What to do
• A. Name every person, distillery, company, and event that the passage on Loch Lomond Distillery mentions by name.
• B. Answer these questions using the passage on Loch Lomond Distillery:
(i) Who developed the current site for the distillery?
(ii) What is the highest alcohol strength the Loch Lomond stills can produce?
(iii) How long is the partnership with The Open?

Given passage
□ □ □ □
The former owner of Littlemill Distillery, Duncan Barton, developed the current site for the Loch Lomond Distillery. He brought innovative pot malt stills which rest in the cylindrical necks of the spirit stills. Traditionally the necks of malt stills are open. The Loch Lomond stills include special distillation trays in the necks, allowing for greater contact with the cooling alcohol vapour, said to make the process more efficient. These stills can produce alcohol up to 90% ABV where normal stills deliver the alcohol at around 70% ABV. This style of still allows for different "flavour notes" to be captured and emphasised through the range of alcohol strengths that can be captured and rejected. This is much more difficult to achieve through a conventional pot still.

== Sponsorship ==
Loch Lomond Whiskies are currently the official spirit of The Open. They have a five-year partnership with the Open, golf's original Championship. As part of the partnership with The Open, Loch Lomond Whiskies have released a variety of golf limited editions.
□ □ □ □
Saved data entries:
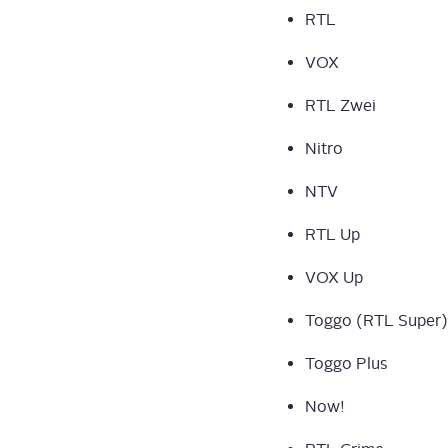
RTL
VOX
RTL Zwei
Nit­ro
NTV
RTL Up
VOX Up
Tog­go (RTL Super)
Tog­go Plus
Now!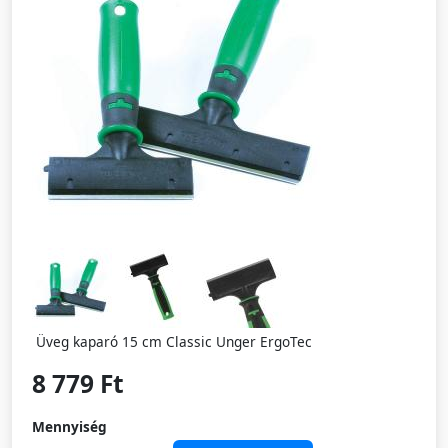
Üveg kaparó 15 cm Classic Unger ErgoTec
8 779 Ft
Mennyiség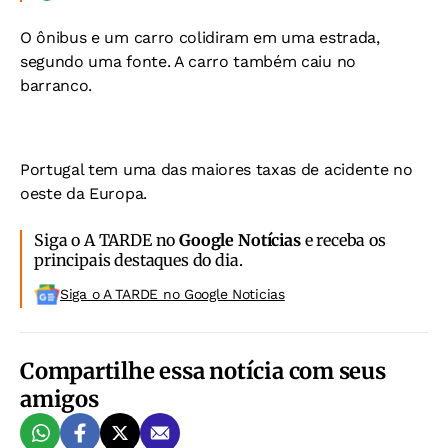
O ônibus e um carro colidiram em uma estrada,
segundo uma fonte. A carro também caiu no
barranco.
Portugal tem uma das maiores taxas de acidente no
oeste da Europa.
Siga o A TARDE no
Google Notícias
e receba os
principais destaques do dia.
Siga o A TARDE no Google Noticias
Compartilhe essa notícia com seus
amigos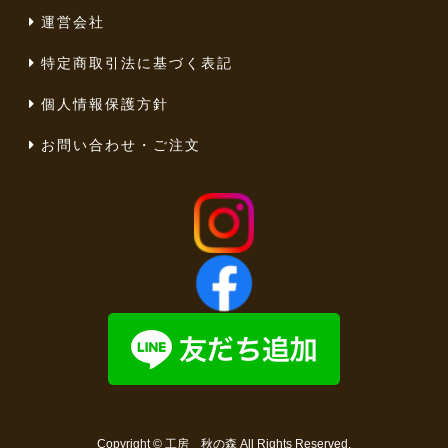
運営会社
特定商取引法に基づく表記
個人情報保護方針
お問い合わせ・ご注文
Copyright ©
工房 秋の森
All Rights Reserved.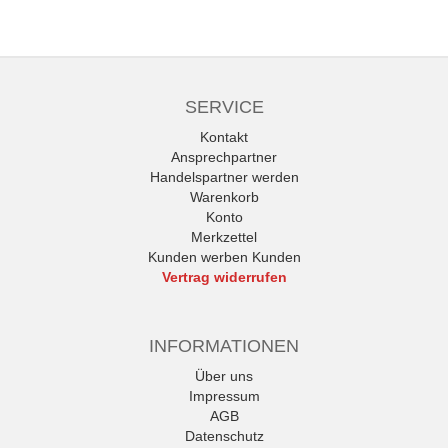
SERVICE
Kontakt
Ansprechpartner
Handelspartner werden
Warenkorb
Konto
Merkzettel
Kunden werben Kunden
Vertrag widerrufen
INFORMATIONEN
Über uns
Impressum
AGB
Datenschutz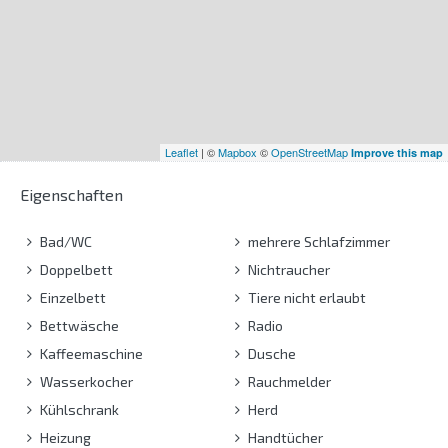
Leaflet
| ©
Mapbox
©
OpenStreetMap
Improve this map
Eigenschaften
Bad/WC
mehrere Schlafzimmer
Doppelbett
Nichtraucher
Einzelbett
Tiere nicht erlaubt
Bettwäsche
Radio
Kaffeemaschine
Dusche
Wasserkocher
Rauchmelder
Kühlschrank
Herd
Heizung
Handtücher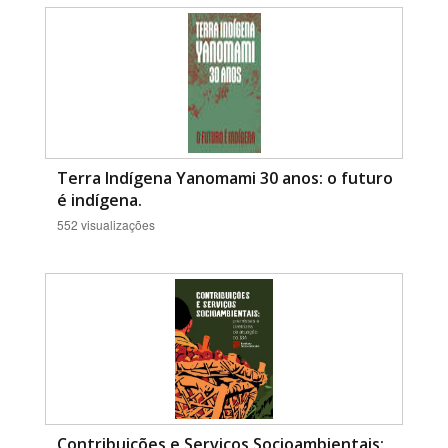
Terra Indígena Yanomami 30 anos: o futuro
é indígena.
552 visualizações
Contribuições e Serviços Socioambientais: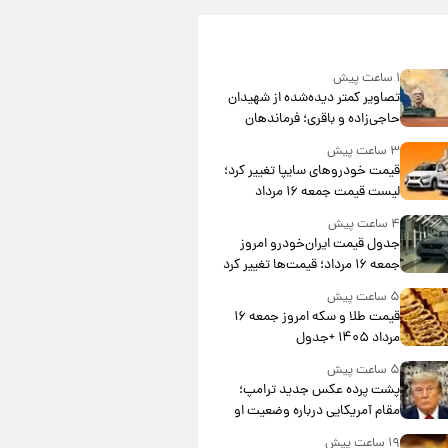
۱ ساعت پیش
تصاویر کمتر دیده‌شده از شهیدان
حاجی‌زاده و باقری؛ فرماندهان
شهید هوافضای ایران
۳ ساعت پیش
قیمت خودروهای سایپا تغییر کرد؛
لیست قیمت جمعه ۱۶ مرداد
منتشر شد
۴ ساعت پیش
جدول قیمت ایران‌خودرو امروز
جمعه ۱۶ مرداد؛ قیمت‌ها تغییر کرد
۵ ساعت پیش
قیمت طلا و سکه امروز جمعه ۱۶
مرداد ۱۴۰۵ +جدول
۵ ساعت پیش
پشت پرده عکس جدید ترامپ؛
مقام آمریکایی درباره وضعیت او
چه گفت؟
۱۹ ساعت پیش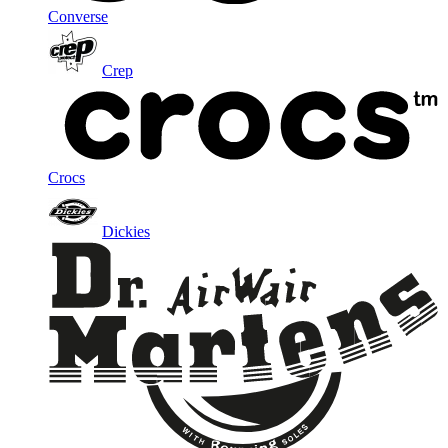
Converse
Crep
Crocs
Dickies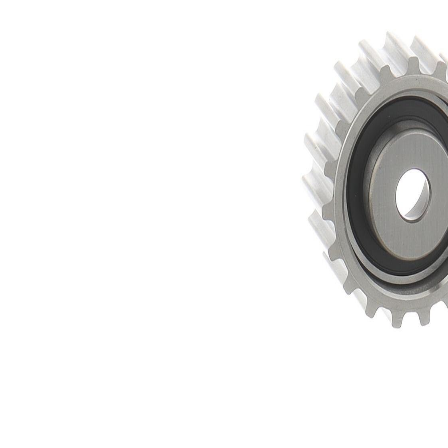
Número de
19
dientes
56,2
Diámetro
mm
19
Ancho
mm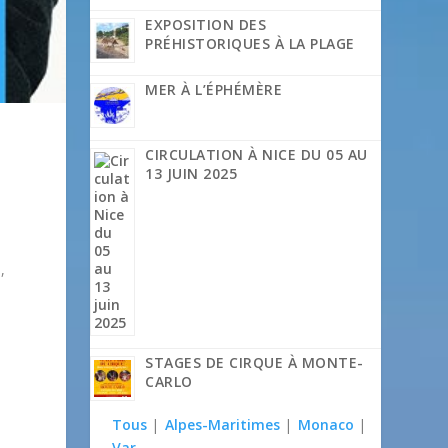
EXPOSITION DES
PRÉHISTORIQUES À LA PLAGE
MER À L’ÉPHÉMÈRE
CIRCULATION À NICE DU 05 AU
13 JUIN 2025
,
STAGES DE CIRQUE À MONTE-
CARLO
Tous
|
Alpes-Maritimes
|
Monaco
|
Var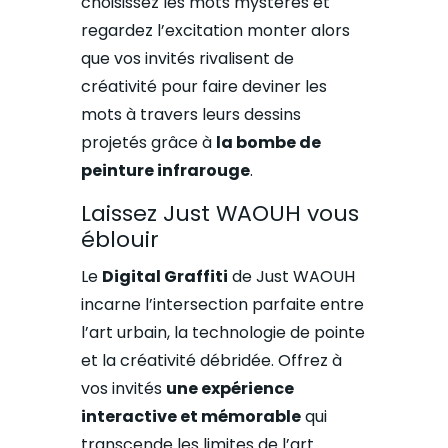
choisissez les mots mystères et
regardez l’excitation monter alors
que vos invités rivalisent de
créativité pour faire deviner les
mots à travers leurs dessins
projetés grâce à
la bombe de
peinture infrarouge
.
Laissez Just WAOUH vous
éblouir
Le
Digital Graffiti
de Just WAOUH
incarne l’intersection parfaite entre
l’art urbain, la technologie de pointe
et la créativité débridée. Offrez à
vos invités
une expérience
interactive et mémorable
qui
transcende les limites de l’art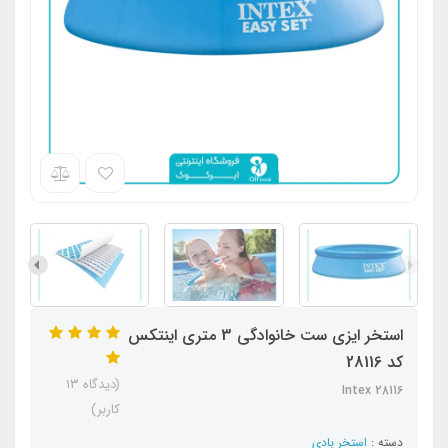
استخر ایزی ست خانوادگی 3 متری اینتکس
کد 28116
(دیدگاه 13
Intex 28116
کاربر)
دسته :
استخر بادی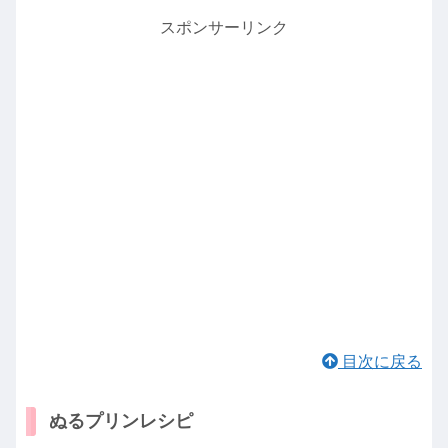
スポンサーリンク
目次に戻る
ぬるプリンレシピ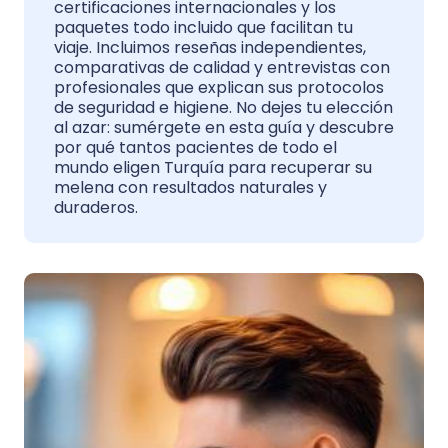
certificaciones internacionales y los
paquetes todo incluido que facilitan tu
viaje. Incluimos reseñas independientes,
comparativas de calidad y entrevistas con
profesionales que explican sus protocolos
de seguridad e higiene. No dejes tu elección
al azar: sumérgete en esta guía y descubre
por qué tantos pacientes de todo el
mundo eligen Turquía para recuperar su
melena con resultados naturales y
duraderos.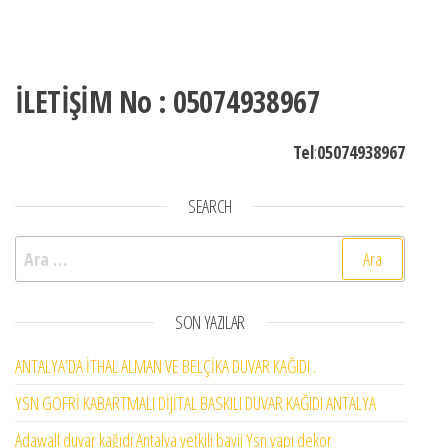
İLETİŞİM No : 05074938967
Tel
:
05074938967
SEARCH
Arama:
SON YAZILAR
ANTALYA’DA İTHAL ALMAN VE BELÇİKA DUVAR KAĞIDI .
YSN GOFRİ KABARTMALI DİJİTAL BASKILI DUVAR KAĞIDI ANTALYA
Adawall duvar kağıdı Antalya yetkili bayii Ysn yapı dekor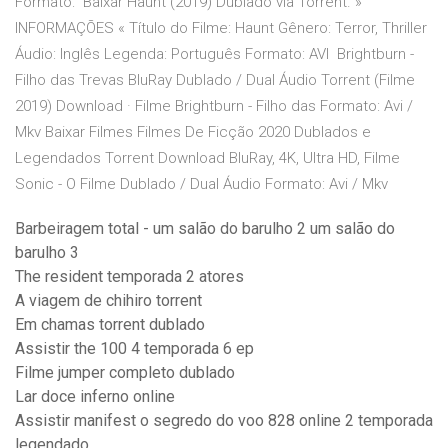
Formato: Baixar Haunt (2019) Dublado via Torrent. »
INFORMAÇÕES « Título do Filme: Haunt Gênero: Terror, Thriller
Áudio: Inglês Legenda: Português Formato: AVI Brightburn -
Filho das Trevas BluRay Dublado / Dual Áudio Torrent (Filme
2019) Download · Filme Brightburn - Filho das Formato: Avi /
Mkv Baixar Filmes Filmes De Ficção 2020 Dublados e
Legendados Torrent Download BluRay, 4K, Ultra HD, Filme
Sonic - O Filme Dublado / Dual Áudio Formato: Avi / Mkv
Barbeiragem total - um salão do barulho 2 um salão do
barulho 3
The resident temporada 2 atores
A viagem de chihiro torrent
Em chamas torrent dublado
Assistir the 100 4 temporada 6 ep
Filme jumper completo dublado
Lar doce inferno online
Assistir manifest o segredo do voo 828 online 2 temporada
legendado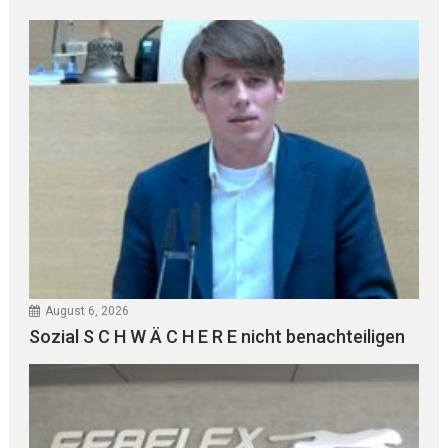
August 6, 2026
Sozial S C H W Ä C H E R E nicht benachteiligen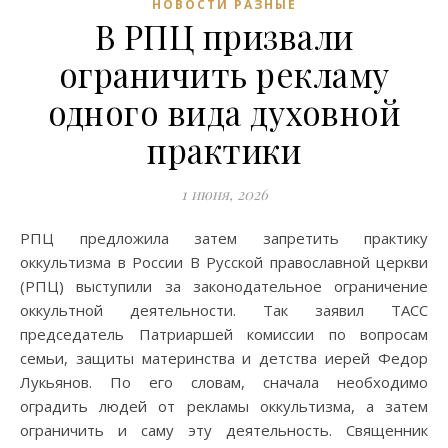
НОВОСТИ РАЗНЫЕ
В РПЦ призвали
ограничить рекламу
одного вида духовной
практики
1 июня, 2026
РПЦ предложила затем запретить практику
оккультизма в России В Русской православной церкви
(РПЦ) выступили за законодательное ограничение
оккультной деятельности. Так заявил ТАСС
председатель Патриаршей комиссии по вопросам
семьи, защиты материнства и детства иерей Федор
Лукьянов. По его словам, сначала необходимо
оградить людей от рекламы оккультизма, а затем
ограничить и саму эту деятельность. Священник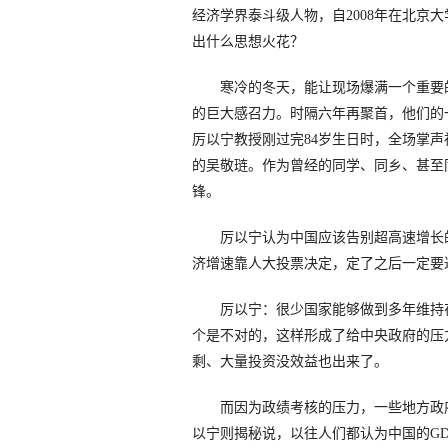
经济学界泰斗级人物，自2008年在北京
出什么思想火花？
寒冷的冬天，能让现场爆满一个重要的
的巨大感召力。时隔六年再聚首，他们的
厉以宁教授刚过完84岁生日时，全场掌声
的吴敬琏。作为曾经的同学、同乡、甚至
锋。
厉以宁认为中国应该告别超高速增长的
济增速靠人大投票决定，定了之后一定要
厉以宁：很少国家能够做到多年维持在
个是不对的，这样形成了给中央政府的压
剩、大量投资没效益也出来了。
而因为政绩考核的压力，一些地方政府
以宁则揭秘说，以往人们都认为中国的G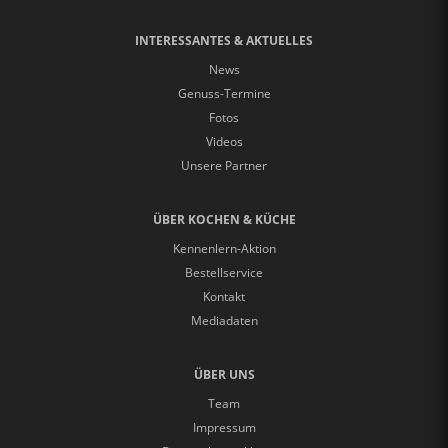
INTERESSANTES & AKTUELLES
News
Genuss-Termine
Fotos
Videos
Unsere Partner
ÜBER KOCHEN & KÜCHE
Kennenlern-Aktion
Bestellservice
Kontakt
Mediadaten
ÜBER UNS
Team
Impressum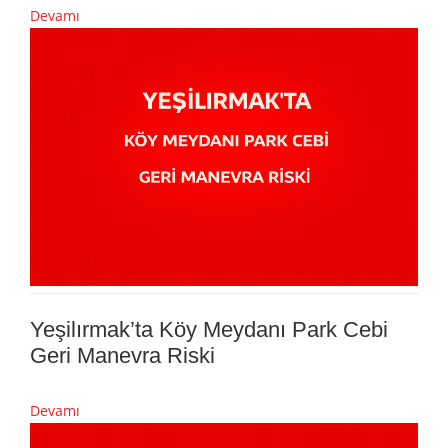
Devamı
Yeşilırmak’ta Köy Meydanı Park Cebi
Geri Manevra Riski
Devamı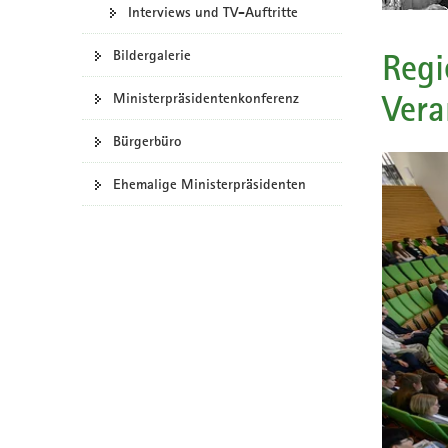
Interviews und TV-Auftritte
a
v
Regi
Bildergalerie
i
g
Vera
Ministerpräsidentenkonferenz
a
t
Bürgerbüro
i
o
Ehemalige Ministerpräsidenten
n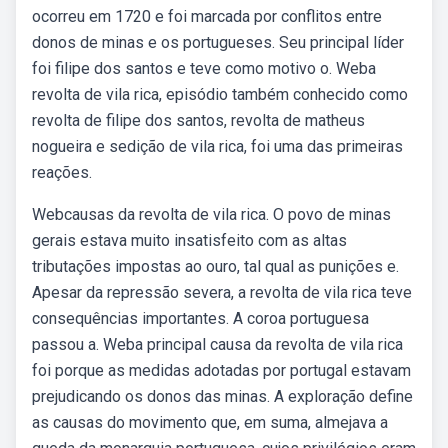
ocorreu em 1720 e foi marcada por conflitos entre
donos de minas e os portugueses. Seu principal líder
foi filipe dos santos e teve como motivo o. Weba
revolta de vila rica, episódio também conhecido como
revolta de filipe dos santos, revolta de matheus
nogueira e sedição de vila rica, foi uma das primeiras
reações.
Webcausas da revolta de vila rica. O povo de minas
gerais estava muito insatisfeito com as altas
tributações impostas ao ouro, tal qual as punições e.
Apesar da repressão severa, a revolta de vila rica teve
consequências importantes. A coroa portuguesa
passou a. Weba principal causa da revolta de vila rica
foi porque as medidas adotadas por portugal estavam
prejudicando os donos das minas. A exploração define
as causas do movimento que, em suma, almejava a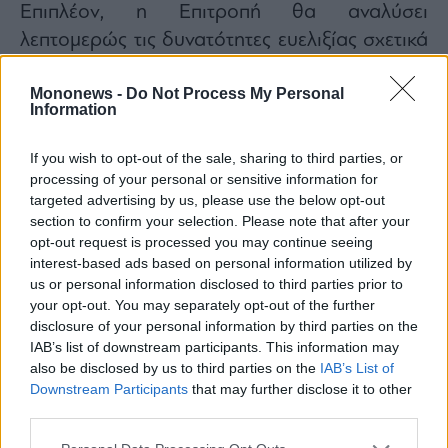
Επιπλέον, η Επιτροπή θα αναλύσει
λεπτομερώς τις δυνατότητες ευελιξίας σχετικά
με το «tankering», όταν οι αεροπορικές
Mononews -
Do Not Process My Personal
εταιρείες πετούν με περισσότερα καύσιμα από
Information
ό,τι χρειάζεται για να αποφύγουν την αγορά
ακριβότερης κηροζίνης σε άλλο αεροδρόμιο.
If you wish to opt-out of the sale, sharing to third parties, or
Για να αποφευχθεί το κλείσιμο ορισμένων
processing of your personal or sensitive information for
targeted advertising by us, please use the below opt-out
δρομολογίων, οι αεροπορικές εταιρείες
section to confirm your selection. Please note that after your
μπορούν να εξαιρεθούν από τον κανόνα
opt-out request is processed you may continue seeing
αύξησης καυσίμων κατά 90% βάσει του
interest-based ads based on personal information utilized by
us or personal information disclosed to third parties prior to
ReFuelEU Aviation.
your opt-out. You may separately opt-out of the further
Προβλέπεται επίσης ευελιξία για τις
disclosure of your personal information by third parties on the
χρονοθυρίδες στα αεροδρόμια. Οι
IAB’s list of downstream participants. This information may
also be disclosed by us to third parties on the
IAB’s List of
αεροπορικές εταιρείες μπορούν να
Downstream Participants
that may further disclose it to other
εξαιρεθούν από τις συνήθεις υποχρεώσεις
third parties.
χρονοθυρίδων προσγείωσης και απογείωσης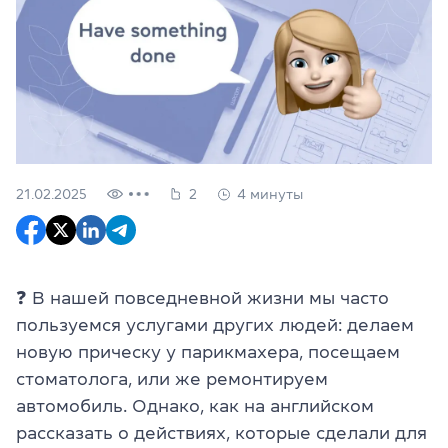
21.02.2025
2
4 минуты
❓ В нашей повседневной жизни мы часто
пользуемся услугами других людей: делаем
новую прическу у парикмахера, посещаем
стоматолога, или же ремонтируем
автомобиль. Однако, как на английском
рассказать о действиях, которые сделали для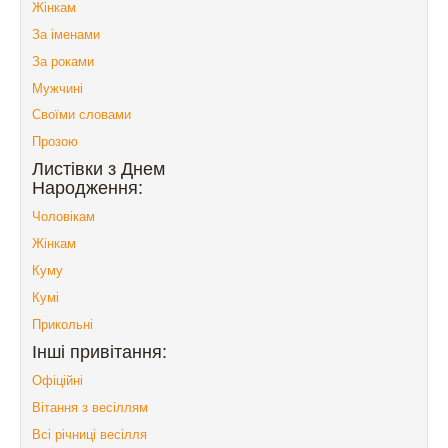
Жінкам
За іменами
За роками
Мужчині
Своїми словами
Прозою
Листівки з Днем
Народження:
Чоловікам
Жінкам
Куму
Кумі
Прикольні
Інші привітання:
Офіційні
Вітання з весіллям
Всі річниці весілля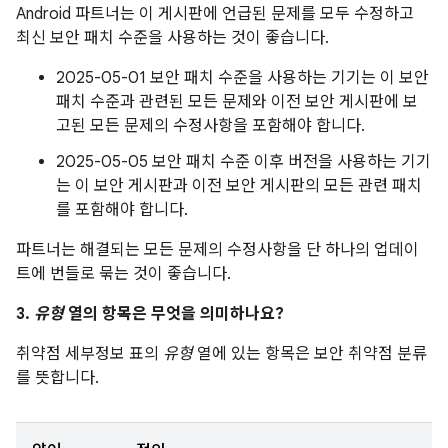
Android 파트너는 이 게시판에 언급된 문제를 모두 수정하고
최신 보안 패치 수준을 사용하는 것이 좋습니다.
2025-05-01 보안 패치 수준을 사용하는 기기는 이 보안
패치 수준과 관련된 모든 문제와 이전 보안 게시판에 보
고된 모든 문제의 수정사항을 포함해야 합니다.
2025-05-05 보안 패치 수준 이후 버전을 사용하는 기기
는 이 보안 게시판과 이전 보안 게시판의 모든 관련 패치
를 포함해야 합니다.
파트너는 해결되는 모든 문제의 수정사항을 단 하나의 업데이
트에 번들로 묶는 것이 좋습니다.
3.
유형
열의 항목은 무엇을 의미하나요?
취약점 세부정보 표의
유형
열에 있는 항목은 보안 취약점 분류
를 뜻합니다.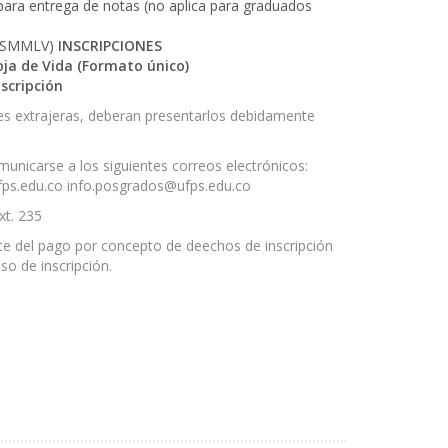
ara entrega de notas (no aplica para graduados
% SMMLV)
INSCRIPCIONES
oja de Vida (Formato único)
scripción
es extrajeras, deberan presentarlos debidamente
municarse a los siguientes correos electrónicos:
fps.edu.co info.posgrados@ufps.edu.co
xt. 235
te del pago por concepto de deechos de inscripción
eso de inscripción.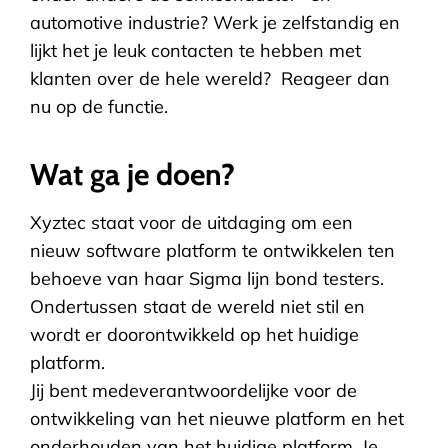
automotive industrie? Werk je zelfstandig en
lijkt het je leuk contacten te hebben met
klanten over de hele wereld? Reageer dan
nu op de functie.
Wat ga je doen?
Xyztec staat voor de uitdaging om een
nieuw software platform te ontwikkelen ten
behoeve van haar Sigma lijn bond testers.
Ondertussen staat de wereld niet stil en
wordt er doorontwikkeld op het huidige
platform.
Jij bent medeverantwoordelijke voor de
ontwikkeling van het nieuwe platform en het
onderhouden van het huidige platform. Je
□ □ □ □
Solutions to the problems
• A.
Duncan Barton
Littlemill Distillery
Loch Lomond Distillery
Loch Lomond Whiskies
The Open

• B.
(i) Duncan Barton
(ii) 90% ABV
(iii) Five years